* **Consigna 1**
Responde según el cuaderno sobre los partidos de tenis de Grand Slam:
(a) ¿Con qué valor se rellenan los `seed` nulos?
(b) ¿A partir de qué año se conservan los partidos?
(c) ¿Cómo se llaman los dos dataframes que separan la información de cada jugador?
* **Consigna 2**
Retoma el cuaderno sobre los partidos de tenis de Grand Slam justo donde se detiene y continúalo.

* **Fragmento del documento**
○ ○ ○ ○ ○ ○ ○
In [None]:
import pandas as pd
from pathlib import Path

In [None]:
PATH_PROJECT_DATA = Path('../data')
GRAND_SLAMS = ['wimbledon', 'roland-garros', 'us-open', 'australian-open']

# Leemos los partidos

In [None]:
df_matches = pd.read_csv(PATH_PROJECT_DATA / 'all_matches.csv')

# Filtramos solo los partidos de Grand Slam de individuales posteriores al año 1990 y eliminamos columnas que no nos den información

In [None]:
columns_to_drop = ['end_date', 'location', 'prize_money',
                   'currency', 'num_sets', 'games_against',
                   'doubles', 'masters', 'nation']
                   
is_grand_slam = df_matches['tournament'].isin(GRAND_SLAMS)
is_individual = ~df_matches['player_id'].str.contains('_')
is_after_1990 = df_matches['year'] >= 1990

df_matches_grand_slam = (
    df_matches[is_grand_slam & is_individual & is_after_1990]
    .drop(columns=columns_to_drop)
    .copy()
)

# Rellenamos los `seed` que están a nulo con el valor 1000

Esto es porque los NA corresponde a gente que no está en el top, por tanto de cara a un modelo es interesante ponerles un valor alto para que sepa que están lejos del número 1.

También nos interesa dejarlo como columna numérica de cara a un modelo, eliminando los valores Q, WC, LL...

In [None]:
SEEDS_TO_DROP = ['Q', 'WC', 'PR', 'LL', 'AL', '1 WC']
SEEDS_FILLNA = '1000'

df_matches_grand_slam['seed'] = (
    df_matches_grand_slam['seed'].fillna(SEEDS_FILLNA)
)

df_matches_grand_slam.loc[df_matches_grand_slam['seed']
                          .isin(SEEDS_TO_DROP), 'seed'] = SEEDS_FILLNA

df_matches_grand_slam['seed'] = df_matches_grand_slam['seed'].astype(int)

# Eliminamos los partidos de los cuales no hay información más allá del resultado

In [None]:
df_matches_grand_slam_dropna = df_matches_grand_slam.dropna(how='any').copy()

# Cruzamos los players para tener información de los dos jugadores en la misma fila

- Creamos la columna `players` para poder tener a cada pareja identificada alfabeticamente y en una sola columna
- Creamos dos dataframes, `df_player` y `df_opponent` donde vamos a tener por separado la información del jugador 1 y del 2
- Cruzamos los dos para tener toda la información en un solo dataframe y eliminamos las columnas que tengan información duplicada o que no nos interesen para dejarlo todo limpio

In [None]:
df_matches_grand_slam_dropna['players'] = (
    df_matches_grand_slam_dropna[['player_id', 'opponent_id']]
    .apply(lambda x: ' '.join(sorted([x['player_id'], x['opponent_id']])),
           axis=1)
)

df_player = (df_matches_grand_slam_dropna
             .groupby(['players', 'year', 'tournament'])
             .head(1)
○ ○ ○ ○ ○ ○ ○
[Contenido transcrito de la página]
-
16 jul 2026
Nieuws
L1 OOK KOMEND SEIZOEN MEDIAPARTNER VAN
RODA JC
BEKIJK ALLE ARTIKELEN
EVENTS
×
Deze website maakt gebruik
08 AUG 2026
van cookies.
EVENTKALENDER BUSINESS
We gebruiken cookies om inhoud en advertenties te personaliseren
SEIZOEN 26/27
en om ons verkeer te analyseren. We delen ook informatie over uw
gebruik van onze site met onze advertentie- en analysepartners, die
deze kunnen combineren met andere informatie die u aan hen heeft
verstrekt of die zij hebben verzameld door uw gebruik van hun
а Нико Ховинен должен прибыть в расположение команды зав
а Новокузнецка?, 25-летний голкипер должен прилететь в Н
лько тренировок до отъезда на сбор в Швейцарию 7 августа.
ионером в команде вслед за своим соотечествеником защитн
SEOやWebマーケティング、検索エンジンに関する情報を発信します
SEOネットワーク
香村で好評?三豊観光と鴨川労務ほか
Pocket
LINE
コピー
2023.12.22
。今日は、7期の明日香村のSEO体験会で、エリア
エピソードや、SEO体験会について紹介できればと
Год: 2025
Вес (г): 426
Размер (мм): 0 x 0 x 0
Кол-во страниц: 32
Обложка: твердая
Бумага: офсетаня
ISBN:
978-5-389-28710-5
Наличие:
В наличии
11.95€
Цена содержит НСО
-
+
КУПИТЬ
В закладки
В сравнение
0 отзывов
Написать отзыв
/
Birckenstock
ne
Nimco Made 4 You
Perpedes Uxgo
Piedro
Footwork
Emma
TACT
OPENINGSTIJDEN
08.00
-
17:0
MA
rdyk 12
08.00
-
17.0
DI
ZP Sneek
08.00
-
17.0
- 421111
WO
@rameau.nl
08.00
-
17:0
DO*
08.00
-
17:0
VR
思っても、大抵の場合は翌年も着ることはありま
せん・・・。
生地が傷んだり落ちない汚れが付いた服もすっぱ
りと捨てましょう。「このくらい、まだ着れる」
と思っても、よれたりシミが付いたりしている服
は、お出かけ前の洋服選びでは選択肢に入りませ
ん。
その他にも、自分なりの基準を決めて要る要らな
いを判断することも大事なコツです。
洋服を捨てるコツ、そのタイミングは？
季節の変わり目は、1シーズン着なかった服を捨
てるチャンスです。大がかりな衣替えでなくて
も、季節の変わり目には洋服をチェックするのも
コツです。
○ ○ ○ ○ ○ ○ ○
* **Respuesta 1**
(a) Con el valor 1000.
(b) A partir de 1990.
(c) `df_player` y `df_opponent`.

* **Respuesta 2**
             .rename(columns=dict(player_name='player_1',
                                  player_victory='player_victory_1',
                                  won_first_set='won_first_set_1'))
             .drop(columns=['player_id', 'opponent_id', 'opponent_name']))

df_opponent = (df_matches_grand_slam_dropna
               .groupby(['players', 'year', 'tournament'])
               .tail(1)
               .rename(columns=dict(player_name='player_2'))
               .drop(columns=['player_id', 'opponent_id',
                              'tiebreaks_total', 'total_points',
                              'round', 'duration',
                              'opponent_name', 'court_surface',
                              'won_first_set']))

df_matches_grand_slam_cleaned = (
    df_player
    .merge(df_opponent.drop(columns=['player_victory',
                                     'start_date',
                                     'round_num']),
           on=['players', 'year', 'tournament'],
           how='inner',
           suffixes=('_1', '_2'))
)

# Dataframe de jugadores limpio

In [None]:
df_players_cleaned = pd.concat(
    [df_player
     .rename(columns=dict(player_1='player_name',
                          player_victory_1='player_victory'))
     .drop(columns=['tiebreaks_total', 'total_points',
                    'round', 'duration',
                    'court_surface', 'won_first_set_1',
                    'players']),
     df_opponent
     .rename(columns=dict(player_2='player_name'))
     .drop(columns=['players'])]
)

# Guardamos los datos limpios

In [None]:
df_matches_grand_slam_cleaned.to_csv(PATH_PROJECT_DATA
                                     / 'matches_grand_slam_cleaned.csv',
                                     index=None)

df_players_cleaned.to_csv(PATH_PROJECT_DATA
                          / 'players_cleaned.csv',
                          index=None)